| QUOTED PASSAGE |
-- BEGIN --

GDIT

HPC Technical Lead

Any Location / Remote Full time

Type of Requisition:

Regular

Clearance Level Must Currently Possess:

None

Clearance Level Must Be Able to Obtain:

None

Public Trust/Other Required:

None

Job Family:

IT Infrastructure and Operations

Job Qualifications:

Skills:

High Performance Computing (HPC), lustre, Portable Batch System (PBS), Python Software Development, Red Hat Enterprise Linux (RHEL)

Certifications:

None

Experience:

10 + years of related experience

US Citizenship Required:

Yes

Job Description:

GDIT is looking for an HPC Technical Lead that will provide deep technical expertise and leadership for the WCOSS production environment, ensuring stability, performance, and scalability of NOAA’s operational HPC systems. This role focuses on technical execution, troubleshooting, and guiding the team in implementing best practices for HPC operations.

Key Responsibilities

  • Technical Leadership
    • Serve as the primary technical authority for all HPC operational matters.
    • Lead and drive root‑cause analysis and problem resolution for critical incidents across compute, storage, and interconnect components.
  • System Performance & Reliability
    • Monitor, analyze, and optimize performance across compute nodes, interconnects, and storage subsystems.
    • Conduct proactive health checks and performance tuning to ensure system readiness for 24×7 mission‑critical NOAA workloads.
  • Change & Configuration Management
    • Lead technical planning and readiness reviews for all system upgrades, patches, and enhancements.
    • Maintain configuration baselines and ensure compliance with security requirements (e.g., RMF/STIG).

-- END --

| RECORDS TO USE |
-- BEGIN --

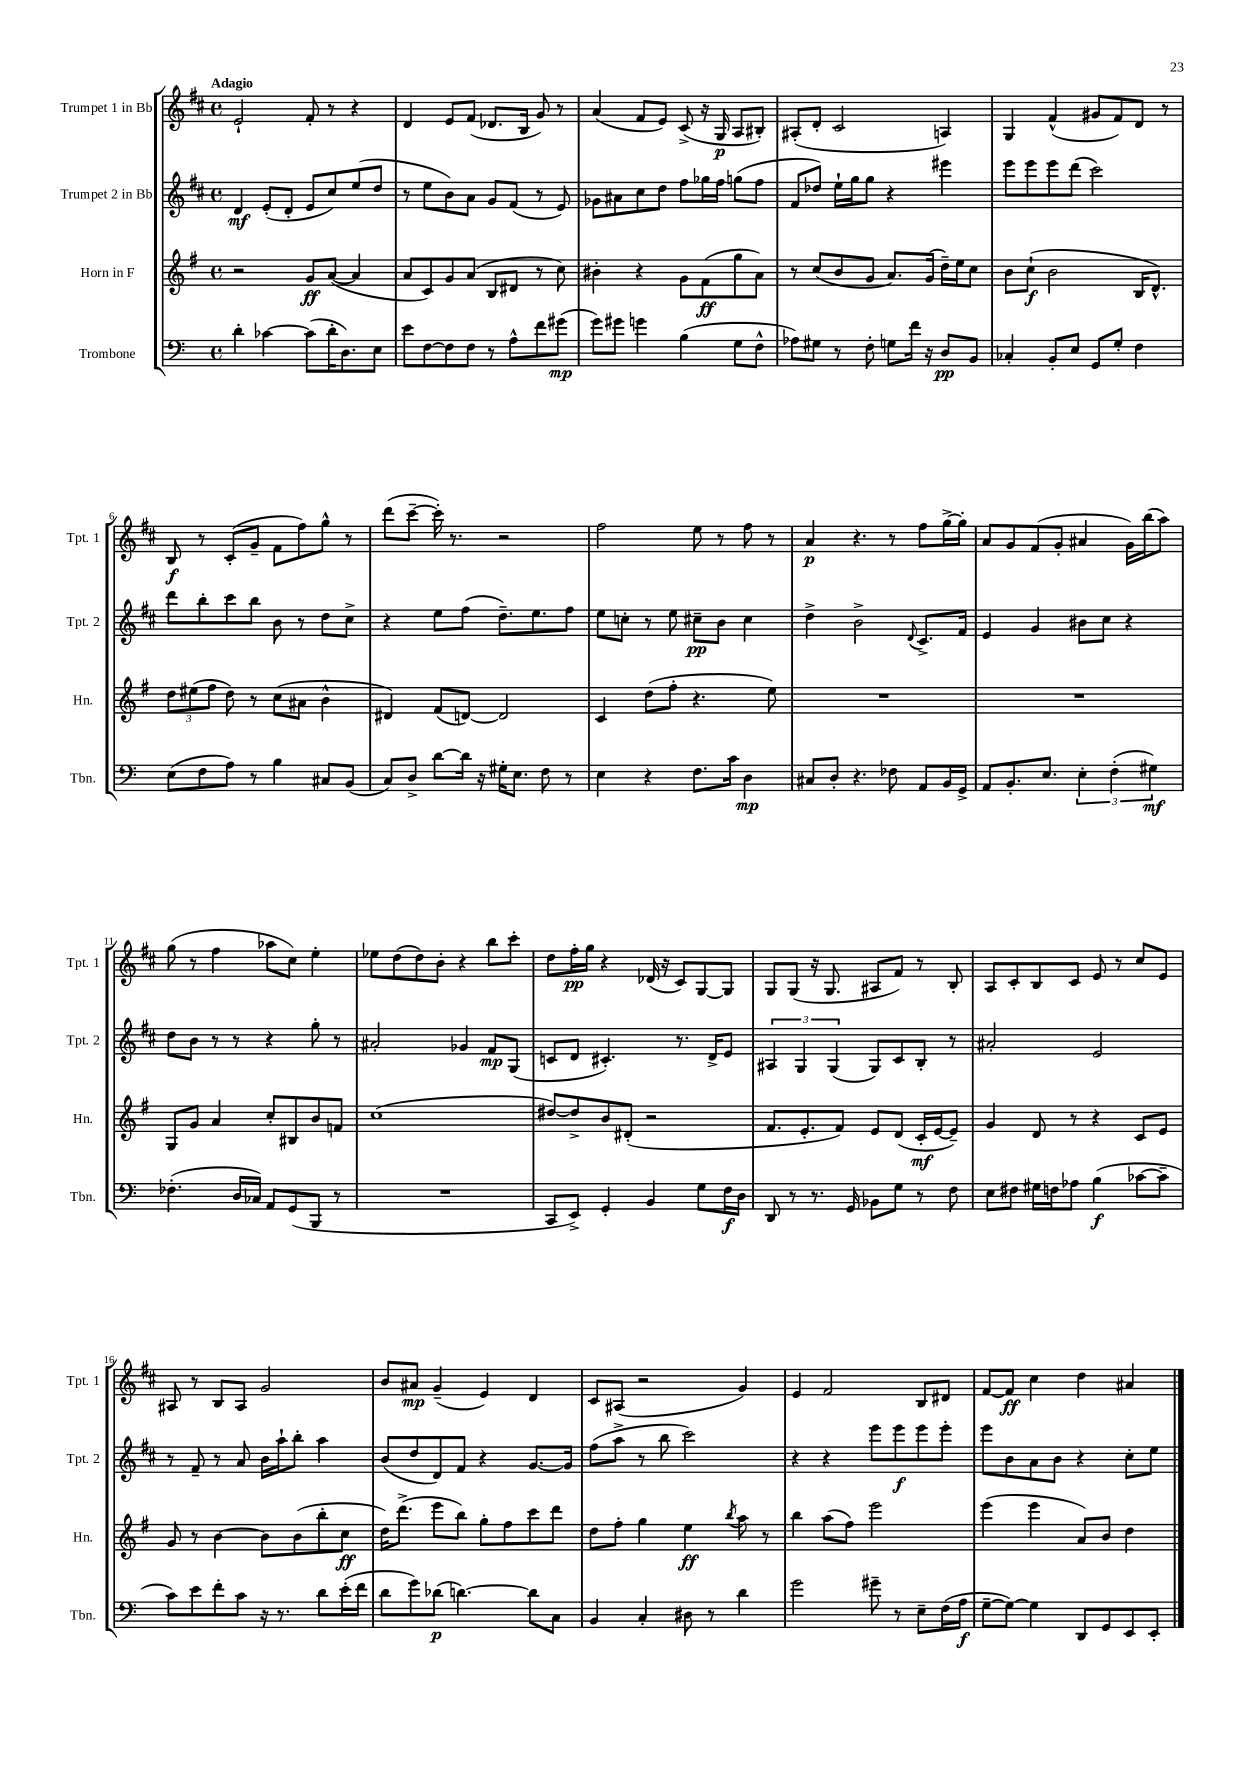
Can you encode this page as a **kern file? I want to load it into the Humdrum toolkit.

**kern	**kern	**kern	**kern
*staff4	*staff3	*staff2	*staff1
*clefF4	*clefG2	*clefG2	*clefG2
*k[]	*k[f#]	*k[f#c#]	*k[f#c#]
*M4/4	*M4/4	*M4/4	*M4/4
*met(c)	*met(c)	*met(c)	*met(c)
4d'	2r	4d	2e`
[4c-	.	(8e'	.
.	.	8d'	.
(8c-]	8g	8e	8f#'
16d'	([8a	8cc#)	8r
8.D)	.	.	.
.	4a]	(8ee	4r
8E	.	8dd	.
=	=	=	=
8e	8a	8r	4d
[8F	8c)	8ee	.
8F]	8g	8b)	8e
8F	(8a	8a	(8f#
8r	8B	8g	8.d-
8A^^	8d#	(8f#	.
.	.	.	16B
8f	8r	8r	8g)
(8g#	8cc)	8e)	8r
=	=	=	=
8g)	4b#'	8g-	(4a
8g#	.	8a#	.
4g	4r	8cc#	8f#
.	.	8dd	8e)
(4B	8g	8ff#	(8c#^
.	(8f#	16gg-	16r
.	.	16ff#	16G
8G	8gg	(8gg	8A
8F^^	8a)	8ff#	8B#')
=	=	=	=
8A-)	8r	8f#	(8A#'
8G#	(8cc	8dd-)	8d'
8r	8b	16ee`	2c#
.	.	16gg	.
8F'	8g	8gg	.
8G	8.a)	4r	.
16f	.	.	.
16r	(16g	.	.
8D	16dd~)	4eee#	4A)
.	16ee	.	.
8BB	8cc	.	.
=	=	=	=
4C-'	8b	8eee	4G
.	(8cc`	8eee	.
8BB'	2b	8eee	(4f#^^
8E	.	(8ddd	.
8GG	.	2ccc#)	8g#
8G'	.	.	8f#)
4F	16B	.	8d
.	8.d^^)	.	.
.	.	.	8r
=	=	=	=
(8E	12dd	8ddd	8B
.	(12ee#	.	.
8F	.	8bb'	8r
.	12ff#	.	.
8A)	8dd)	8ccc#	(8c#'
8r	8r	8bb	8g~
4B	(8cc	8b	8f#
.	8a#	8r	8ff#)
8C#	4b^^	8dd	8gg^^
(8BB	.	8cc#^	8r
=	=	=	=
8C)	4d#)	4r	(8ddd
8D^	.	.	[8ccc#~
[8d	(8f#	8ee	16ccc#'])
.	.	.	8.r
16d]	[8d)	(8ff#	.
16r	.	.	.
16G#'	2d]	8.dd~)	2r
8.E	.	.	.
.	.	8.ee	.
8F	.	.	.
8r	.	8ff#	.
=	=	=	=
4E	4c	8ee	2ff#
.	.	8cc'	.
4r	(8dd	8r	.
.	8ff#'	8ee	.
8.F	4.r	8cc#~	8ee
.	.	8b	8r
16c	.	.	.
4D	.	4cc#	8ff#
.	8ee)	.	8r
=	=	=	=
8C#	1r	4dd^	4a
8D'	.	.	.
4.r	.	2b^	4.r
8F-	.	.	8r
.	.	8qqd	.
8AA	.	8.c#^	8ff#
16BB	.	.	[16gg^
16GG^	.	16f#	16gg']
=	=	=	=
8AA	1r	4e	8a
8.BB'	.	.	8g
.	.	4g	(8f#
8.E	.	.	.
.	.	.	8g'
6E'	.	8b#	4a#
.	.	8cc#	.
(6F'	.	.	.
.	.	4r	16g)
.	.	.	(16bb
6G#)	.	.	.
.	.	.	8aa)
=	=	=	=
(4.F-'	8G	8dd	(8gg
.	8g	8b	8r
.	4a	8r	4ff#
16D	.	8r	.
16C-)	.	.	.
8AA	8cc'	4r	8aa-
(8GG	8B#	.	8cc#)
8BBB	8b	8gg'	4ee'
8r	8f	8r	.
=	=	=	=
1r	(1cc	2a#'	8ee-
.	.	.	(8dd
.	.	.	8dd)
.	.	.	8b'
.	.	4g-	4r
.	.	8f#	8bb
.	.	(8G	8ccc#'
=	=	=	=
8CC	[8dd#)	8c	8dd
8EE^)	8dd#^]	8d	16ff#'
.	.	.	16gg
4GG'	8b	4.c#')	4r
.	(8d#'	.	.
4BB	2r	.	(16d-
.	.	.	16r
.	.	8.r	8c#)
8G	.	.	[8G
.	.	16d^	.
16F	.	8e	8G]
16D	.	.	.
=	=	=	=
8DD	8.f#	6A#	8G
8r	.	.	(8G
.	.	6G	.
.	8.e'	.	.
8.r	.	.	16r
.	.	.	8.G
.	.	(6G	.
.	8f#)	.	.
16GG	.	.	.
8BB-	8e	8G)	8A#
8G	(8d	8c#	8f#)
8r	16c'	8B'	8r
.	[16e	.	.
8F	8e~])	8r	8B'
=	=	=	=
8E	4g	2a#'	8A
8F#	.	.	8c#'
16G#	8d	.	8B
16F	.	.	.
8A-	8r	.	8c#
(4B	4r	2e	8e
.	.	.	8r
[8c-	8c	.	8cc#
8c-~]	8e	.	8e
=	=	=	=
8c)	8g	8r	8A#
8e	8r	8f#~	8r
8f'	[4b	8r	8B
8c	.	8a	8A#
16r	8b]	16b	2g
8.r	.	16aa`	.
.	(8b	8bb'	.
8d	8bb'	4aa	.
(16e'	8cc	.	.
16f	.	.	.
=	=	=	=
8d	16dd)	(8b	8b
.	(8.ddd^	.	.
8g)	.	8dd	8a#
(8d-	8eee	8d)	(4g~
[4.d)	8bb)	8f#	.
.	8gg'	4r	4e)
.	8ff#	.	.
8d]	8ccc	[8.g	4d
8C	8ddd	.	.
.	.	16g]	.
=	=	=	=
4BB	8dd	(8ff#	8c#
.	8ff#'	8aa^	(8A#
4C'	4gg	8r	2r
.	.	8bb	.
8D#	4ee	2ccc#)	.
8r	.	.	.
.	8qbb	.	.
4d	8aa	.	4g)
.	8r	.	.
=	=	=	=
2g	4bb	4r	4e
.	(8aa	4r	2f#
.	8ff#)	.	.
8g#~	2eee	8eee	.
8r	.	8eee	.
8E~	.	8eee	8B
(16F	.	8eee'	8d#
16A	.	.	.
=	=	=	=
[8G~	(4eee	8eee	[8f#
8G_)	.	8b	8f#]
4G]	4eee	8a	4cc#
.	.	8b	.
8DD	8a)	4r	4dd
8GG	8b	.	.
8EE	4dd	8cc#'	4a#
8EE'	.	8ee	.
==	==	==	==
*-	*-	*-	*-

-- END --

| SHORT EXERCISE 1 |
Find every line in the records that contains the string "kern", and copy each such line.
| SHORT EXERCISE 2 |
Continue the HPC Technical Lead job posting from the point where it ends.

| WRITTEN REPLY 1 |
Can you encode this page as a **kern file? I want to load it into the Humdrum toolkit.
**kern	**kern	**kern	**kern

| WRITTEN REPLY 2 |
  • Collaboration & Customer Technical Interface
    • Act as the primary technical point of contact for NWS/NOAA for detailed HPC discussions, system behavior, and operational issues.
    • Coordinate with NOAA scientific teams to understand modeling workload needs and optimize HPC resources accordingly.

Required Skills

  • 10+ years of hands‑on HPC systems administration and troubleshooting experience, including Cray, SGI, or comparable large‑scale systems.
  • Extensive experience supporting Federal HPC environments, demonstrating readiness for NOAA/NWS operational environments.
  • Deep Linux expertise, including SLES, RHEL, and CentOS across multiple HPC platforms.
  • Strong technical experience with HPC storage (e.g., Lustre), interconnects (e.g., InfiniBand), and performance tuning of large‑scale computing systems.
  • Proven leadership of HPC technical teams, including mentoring and directing system administrators and engineers supporting very large core.
  • Demonstrated success performing root cause analysis, escalated troubleshooting, and incident recovery in production HPC environments.
  • Experience implementing STIG/RMF security controls across HPC systems and applying DoW‑grade configuration compliance.
  • Excellent communication skills, capable of translating complex technical issues to customers and stakeholders.

Preferred Qualifications

  • Prior experience supporting NOAA/NWS operational HPC systems, especially in real‑time weather or climate modeling environments.
  • Experience designing or improving HPC system architectures, monitoring frameworks, or performance analysis pipelines.
  • Experience presenting technical findings to scientific, engineering, or federal customer groups.

The likely salary range for this position is $182,750 - $247,250. This is not, however, a guarantee of compensation or salary. Rather, salary will be set based on experience, geographic location and possibly contractual requirements and could fall outside of this range.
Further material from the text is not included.